The very objective behind such ordinance as is provided by the Central government is that in the times when the real estate sector in the country is stuttering, it is necessary that primarily the debt of the corporate debtors be fulfilled and primary focus shall be towards the completion of the project and the fulfilment of the contract between the homebuyers and the builder which they have entered into at their initial stage.
Against the said ordinance there have been several writ petitions that are filed in the Hon’ble Apex Court. The main contention of the homebuyers through these petitions is that the said change brought in the IBC which sets a minimum threshold for initiation of insolvency proceedings by the homebuyers is arbitrary and discriminatory in nature.

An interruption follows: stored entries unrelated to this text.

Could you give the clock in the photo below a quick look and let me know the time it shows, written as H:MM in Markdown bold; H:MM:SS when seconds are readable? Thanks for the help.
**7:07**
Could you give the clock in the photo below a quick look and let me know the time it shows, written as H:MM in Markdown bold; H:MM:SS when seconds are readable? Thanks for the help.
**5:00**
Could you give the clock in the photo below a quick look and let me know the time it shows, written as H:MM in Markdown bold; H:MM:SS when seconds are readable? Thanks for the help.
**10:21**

In the petition, the homebuyers say that when the case was filed pertaining to the inclusion of homebuyers under the definition of financial creditors and providing them with their rightful due, the submission pertaining to minimum threshold was already brought in by the builders and the same was negated by the Apex Court thereto. Hence, bringing an amendment, even after negation by S.C. of the same, stands illegal and without any basis. The act seems mere circumvention of the decision of the S.C.
Thus, it is very clear that the recent amendment of bringing in a threshold for the homebuyers is not welcomed by the homebuyer fraternity and to a certain extent the same has some lacunas which need to be catered to for a better implementation of the Code in too.

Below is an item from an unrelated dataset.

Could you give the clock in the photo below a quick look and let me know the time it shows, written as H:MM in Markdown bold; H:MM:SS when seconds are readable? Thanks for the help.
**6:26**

At this juncture, it becomes necessary to bring both the amendments together and see them in light of each other. It shall be very clear that on one hand the previous amendment recognised the rights of the homebuyers to a very large extent and on the other hand, the latter amendment curtailed it to a certain extent. The policy decision of the government, as is stated, is taken in the wake of shackling position of the Real Estate Sector in the country. If this is the case it is very certain that there needs to be a curtailment on a few rights of the other side. However, the only problem that is floating on the surface of this contention is that why only restrict the homebuyers and why no caveat on the other stakeholders is imposed through such amendment.
The answers to these questions shall certainly be painful for the government to cater however, it is only after a lucid answer to such questions that the policy can be termed as fair and just.